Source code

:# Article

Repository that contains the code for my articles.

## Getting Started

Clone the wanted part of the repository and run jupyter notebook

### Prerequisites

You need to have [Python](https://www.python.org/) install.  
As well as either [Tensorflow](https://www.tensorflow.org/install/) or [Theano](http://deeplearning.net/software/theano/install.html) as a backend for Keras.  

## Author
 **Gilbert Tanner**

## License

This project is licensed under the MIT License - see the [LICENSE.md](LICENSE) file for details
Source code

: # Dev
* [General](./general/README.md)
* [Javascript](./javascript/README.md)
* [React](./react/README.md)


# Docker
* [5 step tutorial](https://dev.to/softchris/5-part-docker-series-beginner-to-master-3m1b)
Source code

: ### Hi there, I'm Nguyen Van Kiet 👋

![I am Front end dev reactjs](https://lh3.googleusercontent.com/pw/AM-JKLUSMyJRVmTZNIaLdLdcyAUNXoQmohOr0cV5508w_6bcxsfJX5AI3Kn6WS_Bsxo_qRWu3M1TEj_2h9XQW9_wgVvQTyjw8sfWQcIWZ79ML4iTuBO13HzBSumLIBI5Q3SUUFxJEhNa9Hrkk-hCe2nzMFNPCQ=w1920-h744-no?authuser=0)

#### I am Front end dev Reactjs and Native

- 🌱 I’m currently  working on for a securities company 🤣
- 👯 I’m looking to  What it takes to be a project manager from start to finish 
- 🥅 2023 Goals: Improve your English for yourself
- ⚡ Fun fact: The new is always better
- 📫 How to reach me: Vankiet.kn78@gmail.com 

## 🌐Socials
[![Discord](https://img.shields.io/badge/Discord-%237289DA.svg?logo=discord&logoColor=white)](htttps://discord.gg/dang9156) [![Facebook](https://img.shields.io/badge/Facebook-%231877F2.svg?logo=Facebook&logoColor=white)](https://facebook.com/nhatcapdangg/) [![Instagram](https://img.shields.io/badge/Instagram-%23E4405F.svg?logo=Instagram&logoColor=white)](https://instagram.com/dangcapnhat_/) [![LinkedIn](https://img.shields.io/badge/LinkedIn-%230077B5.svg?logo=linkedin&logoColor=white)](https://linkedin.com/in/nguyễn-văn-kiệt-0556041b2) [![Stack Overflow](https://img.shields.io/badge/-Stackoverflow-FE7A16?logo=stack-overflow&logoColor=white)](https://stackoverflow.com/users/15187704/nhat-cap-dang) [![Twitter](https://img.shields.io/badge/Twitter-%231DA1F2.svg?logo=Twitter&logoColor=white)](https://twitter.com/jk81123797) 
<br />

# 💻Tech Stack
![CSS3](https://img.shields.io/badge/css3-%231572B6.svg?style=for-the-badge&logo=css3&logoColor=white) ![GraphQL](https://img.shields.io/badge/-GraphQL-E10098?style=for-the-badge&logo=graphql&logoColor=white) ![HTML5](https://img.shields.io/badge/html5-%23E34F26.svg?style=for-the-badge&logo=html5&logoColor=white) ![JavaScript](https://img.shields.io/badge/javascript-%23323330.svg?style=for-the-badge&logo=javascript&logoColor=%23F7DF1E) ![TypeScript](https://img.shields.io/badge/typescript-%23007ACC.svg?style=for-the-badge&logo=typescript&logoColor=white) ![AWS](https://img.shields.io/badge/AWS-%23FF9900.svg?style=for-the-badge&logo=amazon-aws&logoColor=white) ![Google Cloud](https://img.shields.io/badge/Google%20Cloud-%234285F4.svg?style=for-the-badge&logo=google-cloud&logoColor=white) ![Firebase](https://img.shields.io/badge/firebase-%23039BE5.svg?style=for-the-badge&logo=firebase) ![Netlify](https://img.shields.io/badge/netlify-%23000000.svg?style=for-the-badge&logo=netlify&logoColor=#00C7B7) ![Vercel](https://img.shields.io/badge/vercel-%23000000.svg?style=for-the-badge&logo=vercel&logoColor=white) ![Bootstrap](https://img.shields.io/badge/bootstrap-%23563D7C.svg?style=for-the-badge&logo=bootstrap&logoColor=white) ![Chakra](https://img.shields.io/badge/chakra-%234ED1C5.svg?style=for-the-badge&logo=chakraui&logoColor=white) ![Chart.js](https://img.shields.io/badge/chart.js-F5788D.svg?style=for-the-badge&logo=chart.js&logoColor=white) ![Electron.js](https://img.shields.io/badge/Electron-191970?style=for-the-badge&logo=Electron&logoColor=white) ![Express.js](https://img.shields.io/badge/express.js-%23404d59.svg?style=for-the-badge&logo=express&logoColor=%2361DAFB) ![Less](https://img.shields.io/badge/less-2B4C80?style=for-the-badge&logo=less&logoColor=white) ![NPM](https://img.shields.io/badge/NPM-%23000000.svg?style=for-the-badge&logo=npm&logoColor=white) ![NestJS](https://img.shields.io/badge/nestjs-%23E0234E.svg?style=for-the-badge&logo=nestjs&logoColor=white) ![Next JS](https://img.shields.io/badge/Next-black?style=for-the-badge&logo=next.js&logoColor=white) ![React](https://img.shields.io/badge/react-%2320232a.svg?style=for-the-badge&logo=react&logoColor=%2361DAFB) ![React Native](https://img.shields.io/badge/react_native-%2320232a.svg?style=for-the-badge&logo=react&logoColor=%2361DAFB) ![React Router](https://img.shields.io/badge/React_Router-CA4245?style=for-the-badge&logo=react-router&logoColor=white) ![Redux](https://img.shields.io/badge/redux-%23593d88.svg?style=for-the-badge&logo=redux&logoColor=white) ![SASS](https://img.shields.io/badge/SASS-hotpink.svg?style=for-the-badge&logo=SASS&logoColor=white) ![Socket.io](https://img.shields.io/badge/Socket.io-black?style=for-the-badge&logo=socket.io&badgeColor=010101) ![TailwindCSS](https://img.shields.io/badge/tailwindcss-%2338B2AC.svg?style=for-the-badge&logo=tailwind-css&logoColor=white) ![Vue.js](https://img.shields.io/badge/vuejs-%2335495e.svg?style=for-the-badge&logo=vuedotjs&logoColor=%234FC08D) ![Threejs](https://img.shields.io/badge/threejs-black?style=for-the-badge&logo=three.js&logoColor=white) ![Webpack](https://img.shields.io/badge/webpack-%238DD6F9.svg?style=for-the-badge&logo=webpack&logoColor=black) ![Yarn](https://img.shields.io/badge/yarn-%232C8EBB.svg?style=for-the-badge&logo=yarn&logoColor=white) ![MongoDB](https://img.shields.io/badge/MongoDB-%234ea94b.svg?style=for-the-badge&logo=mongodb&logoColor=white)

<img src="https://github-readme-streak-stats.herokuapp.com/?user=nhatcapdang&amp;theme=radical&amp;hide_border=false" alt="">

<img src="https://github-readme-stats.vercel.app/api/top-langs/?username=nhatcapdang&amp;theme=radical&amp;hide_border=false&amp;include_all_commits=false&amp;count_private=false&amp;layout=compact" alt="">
---
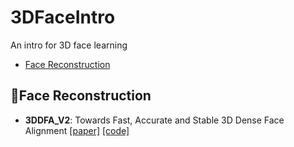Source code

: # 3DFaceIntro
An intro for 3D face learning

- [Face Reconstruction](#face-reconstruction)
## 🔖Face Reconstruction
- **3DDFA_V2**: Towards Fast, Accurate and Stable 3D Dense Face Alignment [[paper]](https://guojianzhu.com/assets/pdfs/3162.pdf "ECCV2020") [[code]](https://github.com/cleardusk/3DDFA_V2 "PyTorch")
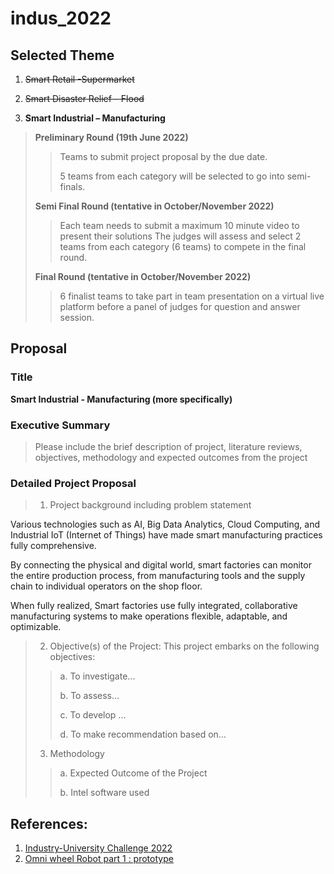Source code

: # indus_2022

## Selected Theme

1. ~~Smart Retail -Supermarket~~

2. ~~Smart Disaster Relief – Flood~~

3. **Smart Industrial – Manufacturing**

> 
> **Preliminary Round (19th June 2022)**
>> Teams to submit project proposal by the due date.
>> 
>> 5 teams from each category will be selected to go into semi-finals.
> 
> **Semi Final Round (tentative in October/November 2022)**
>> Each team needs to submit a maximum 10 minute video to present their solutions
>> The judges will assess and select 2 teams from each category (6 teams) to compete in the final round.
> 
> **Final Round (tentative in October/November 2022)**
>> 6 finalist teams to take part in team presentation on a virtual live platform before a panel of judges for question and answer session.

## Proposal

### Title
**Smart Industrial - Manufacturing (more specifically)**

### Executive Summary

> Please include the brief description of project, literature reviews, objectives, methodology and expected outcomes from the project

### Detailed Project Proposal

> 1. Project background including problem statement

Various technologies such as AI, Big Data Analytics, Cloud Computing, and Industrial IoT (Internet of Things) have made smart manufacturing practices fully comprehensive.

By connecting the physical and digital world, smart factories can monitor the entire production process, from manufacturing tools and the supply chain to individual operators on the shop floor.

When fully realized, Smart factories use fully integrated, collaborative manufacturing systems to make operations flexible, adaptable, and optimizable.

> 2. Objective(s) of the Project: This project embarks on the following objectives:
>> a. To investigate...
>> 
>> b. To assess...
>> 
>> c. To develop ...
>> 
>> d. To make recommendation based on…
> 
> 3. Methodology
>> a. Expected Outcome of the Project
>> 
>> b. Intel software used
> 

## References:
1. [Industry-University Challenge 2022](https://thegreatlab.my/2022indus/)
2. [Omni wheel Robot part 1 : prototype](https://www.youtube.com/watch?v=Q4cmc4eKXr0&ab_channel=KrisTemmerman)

Task to carry out | Can you repeat the data starting at the line containing "2. Objective(s) of" and ending at the line containing "2. [Omni wheel"?

Written response |
> 2. Objective(s) of the Project: This project embarks on the following objectives:
>> a. To investigate...
>> 
>> b. To assess...
>> 
>> c. To develop ...
>> 
>> d. To make recommendation based on…
> 
> 3. Methodology
>> a. Expected Outcome of the Project
>> 
>> b. Intel software used
> 

## References:
1. [Industry-University Challenge 2022](https://thegreatlab.my/2022indus/)
2. [Omni wheel Robot part 1 : prototype](https://www.youtube.com/watch?v=Q4cmc4eKXr0&ab_channel=KrisTemmerman)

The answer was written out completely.